The Future of Advanced Air Mobility

Airbus Sticks to Systematic Approach to eVTOL Market, Avoiding the Start-up Gold Rush

Airbus is methodically continuing the development of the CityAirbus NextGen eVTOL aircraft it announced last September, reporting this week that it aims to fly a prototype toward the end of 2023. The four-seat design, which features a fixed-wing and fixed vertical and horizontal propellers, is expected to deliver a range of up to 80 miles at speeds of 75 mph, with a noise profile during landings of less than 70 dBA.

Despite providing an update on the program while announcing 2021 financial results for Airbus Helicopters, however, company CEO Bruno Even made clear that the European aerospace group has no intention of getting dragged into a bragging match with more vocal and aggressive eVTOL start-ups racing to get to market in 2024. “We want to be the voice of reason [in the advanced air mobility sector],” he commented. “There will be a time when we are in a position to commit [to the eVTOL market], but we are not there yet. We like to do what we say and say what we do.”

Even said battery technology, ground infrastructure, and air traffic management need further maturation for a realistic market for air taxi and cargo services to take hold. He sees batteries advancing sufficiently by 2025, which is the earliest date the CityAirbus is expected to be ready to enter commercial service.

Moreover, when eVTOL aircraft do enter commercial service, Even said, they will be “complementary” to helicopter operations, not competitive with them. Meanwhile, he noted, Airbus will continue research into hybrid propulsion technology for its conventional rotorcraft.

“Our objective is to have the right answer in terms of certification and autonomy, but there are also some technical challenges and 2022 will be a year of focus when it comes to maturing this [eVTOL] architecture,” Even said.
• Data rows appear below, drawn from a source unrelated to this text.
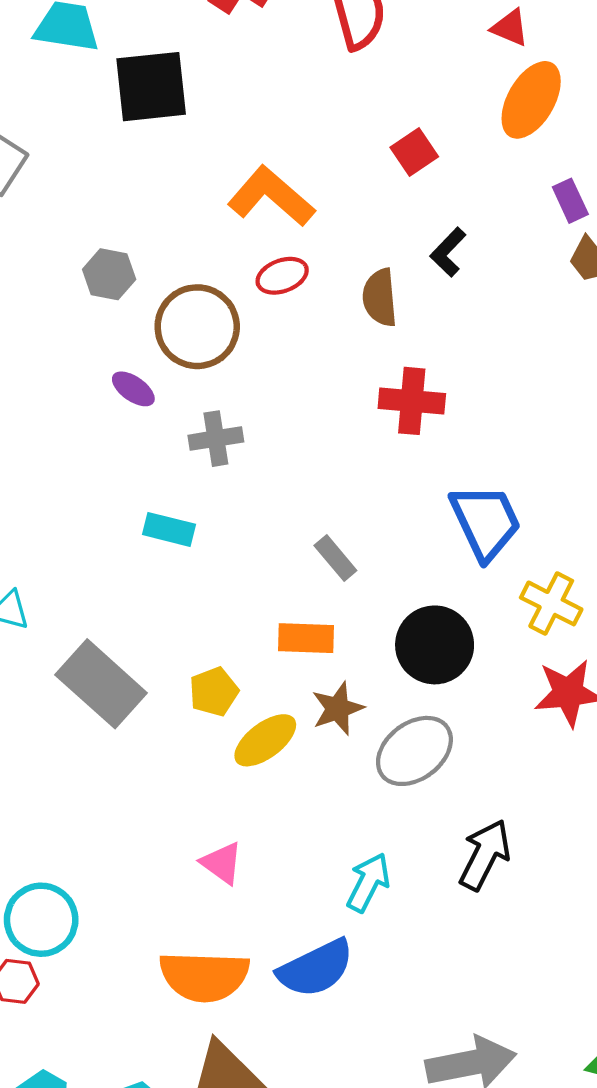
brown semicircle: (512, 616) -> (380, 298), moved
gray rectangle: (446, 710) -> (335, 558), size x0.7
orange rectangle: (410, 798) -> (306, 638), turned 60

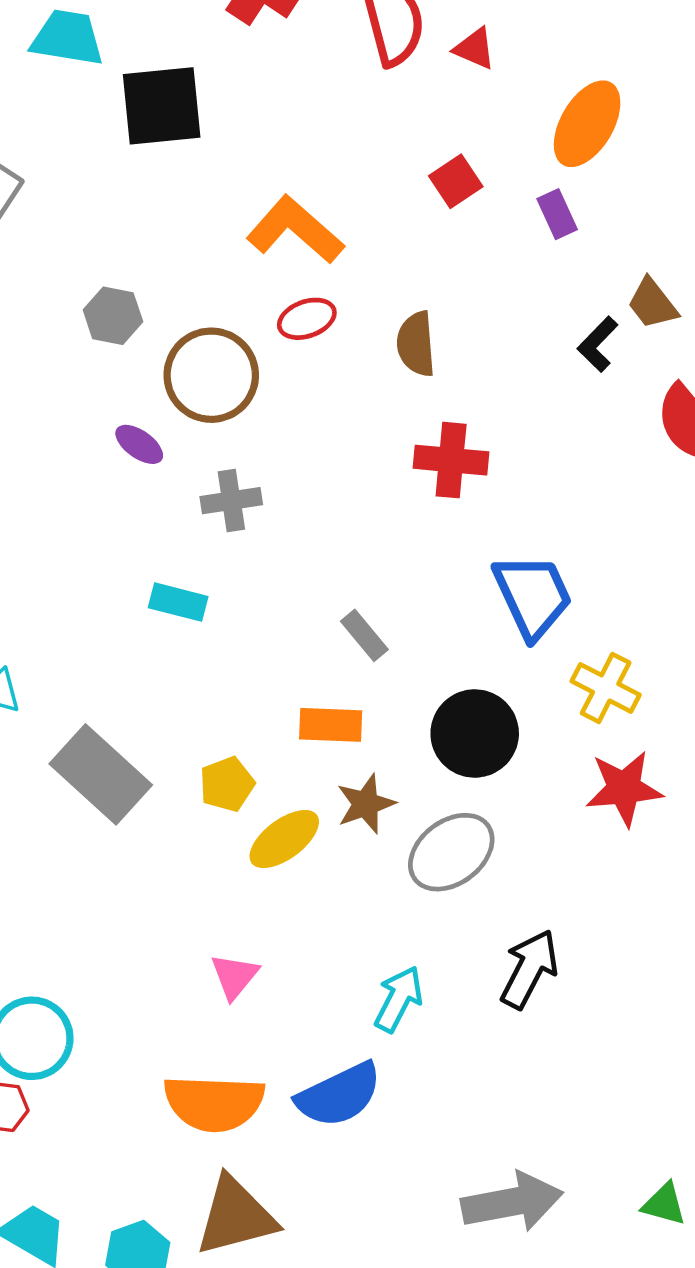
red triangle: (510, 28) -> (475, 49), moved
purple rectangle: (570, 201) -> (557, 214), moved
black L-shape: (448, 252) -> (598, 344), moved
pink triangle: (222, 863) -> (235, 976), turned 33

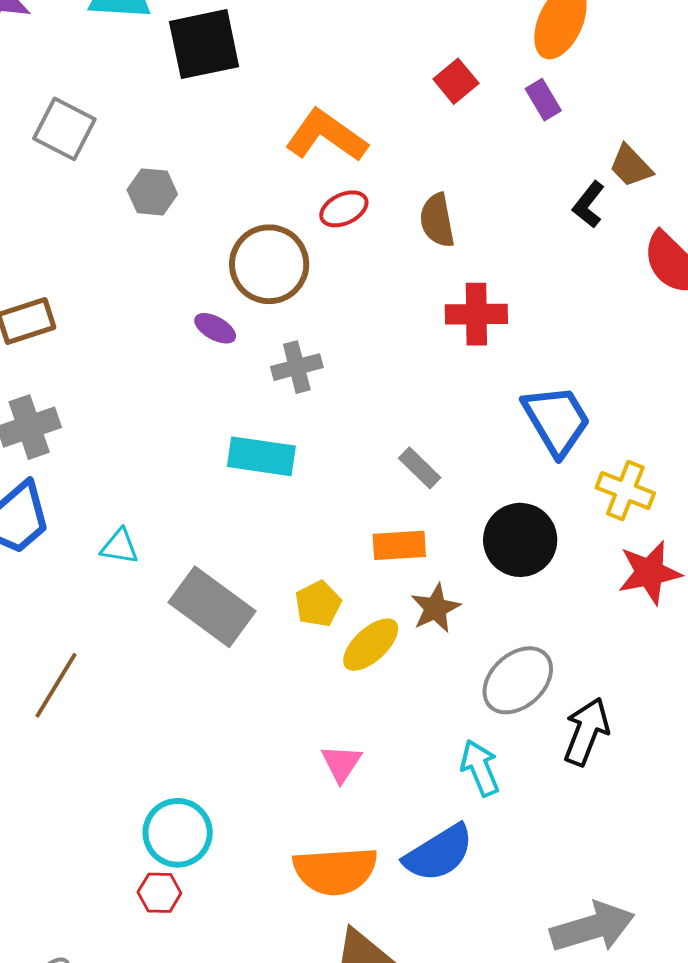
gray hexagon: (113, 316) -> (152, 192), moved
cyan rectangle: (178, 602) -> (261, 456), size x1.4
gray ellipse: (451, 852) -> (518, 680), moved
cyan arrow: (399, 999) -> (480, 768), turned -44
He noted recent large provisional orders from airlines reported by other eVTOL manufacturers, implying that Airbus is not ready to take even prospective bookings while it works on its plans from both the operating platform and ecosystem perspectives. “All this needs to be worked with the key stakeholders, the authorities, production customers, and the airlines. That is something we are also doing from our side,” he stated.
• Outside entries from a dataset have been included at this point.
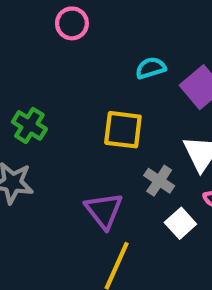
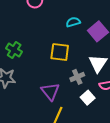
gray cross: (159, 181) -> (77, 77), turned 32

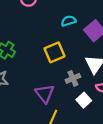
yellow square: (60, 52) -> (54, 52), turned -30

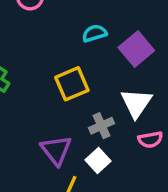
white square: (84, 100) -> (98, 161), moved

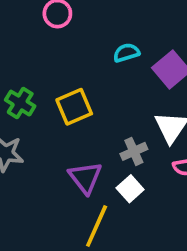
yellow square: (72, 84) -> (74, 107), moved

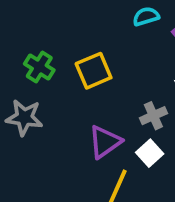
purple triangle: (85, 178) -> (105, 142), turned 33

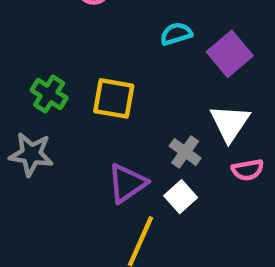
yellow square: (94, 71) -> (114, 98), turned 33
gray cross: (153, 116) -> (185, 152), turned -30

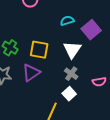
white triangle: (230, 123) -> (72, 50), moved
purple triangle: (127, 183) -> (31, 73), moved

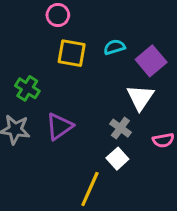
yellow square: (39, 50) -> (72, 53), moved
white triangle: (72, 50) -> (140, 97), moved

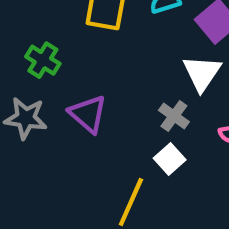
purple triangle: (59, 126) -> (88, 114), turned -44

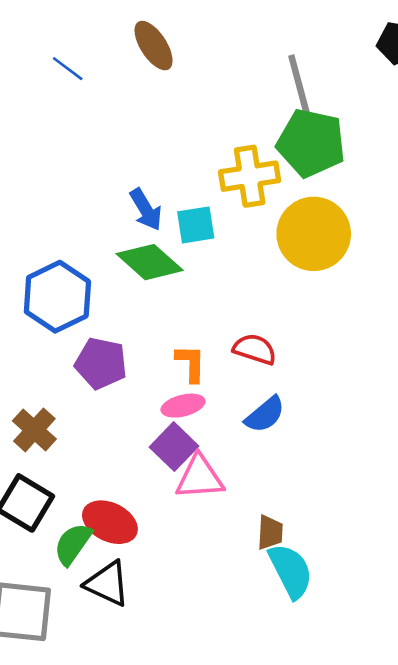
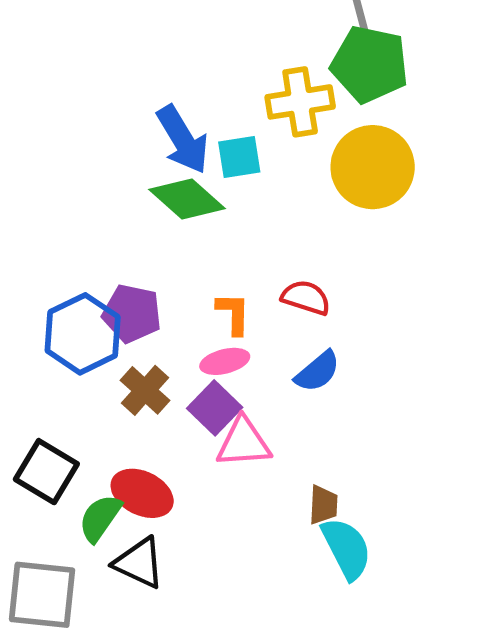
blue arrow: (146, 210) -> (183, 140), size x1.4
blue hexagon: (57, 297) -> (83, 334), moved
brown cross: (34, 430) -> (145, 390), moved

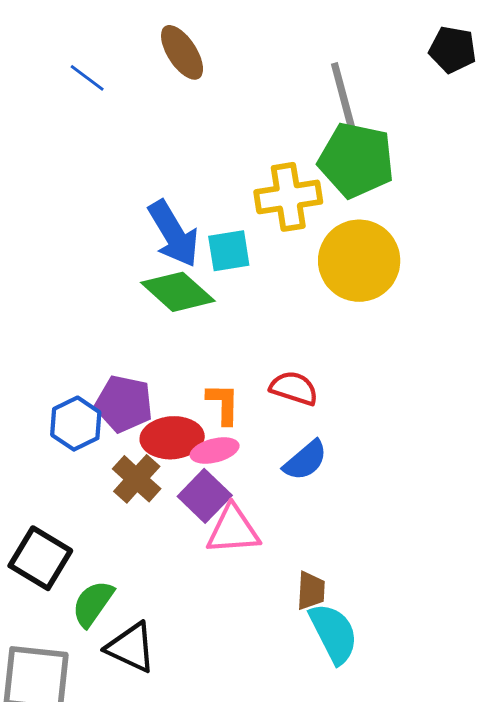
blue hexagon: (83, 334) -> (76, 424), size x0.7
red ellipse: (142, 493) -> (172, 438), moved, turned -30

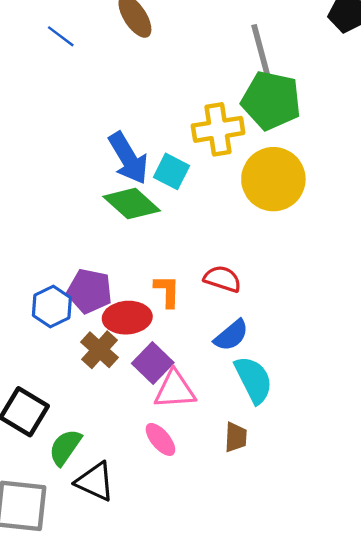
cyan square: (229, 251) -> (172, 171), turned 36
pink ellipse: (215, 451) -> (160, 439), moved, turned 64
cyan semicircle: (334, 633) -> (253, 380), moved

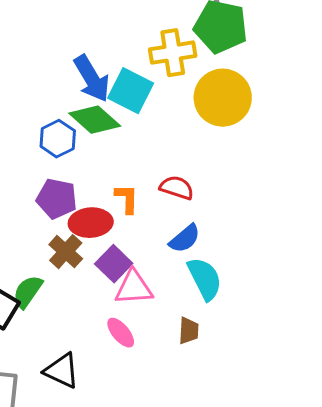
cyan square: (172, 171) -> (131, 91), size x1.4
blue hexagon: (52, 307) -> (58, 139), moved
green semicircle: (65, 447) -> (28, 292), moved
Airbus expects flights connecting city centers with major airports to be among the earliest use cases for eVTOL passenger services. “While helicopters are addressing this market it is not so much, especially worldwide," Even said. "The commitment we are seeing from the airlines is really a positive sign and confirmation that we are right to focus on this new market.

"We are convinced that Airbus can play a leading role in this market," Even continued. "We don’t want to underestimate this challenge. When it comes to committing to orders, I am not sure this is the right timing. We still have a lot as an industry to demonstrate. There will come a right time when we are in a position to commit on performance and mission and so on.”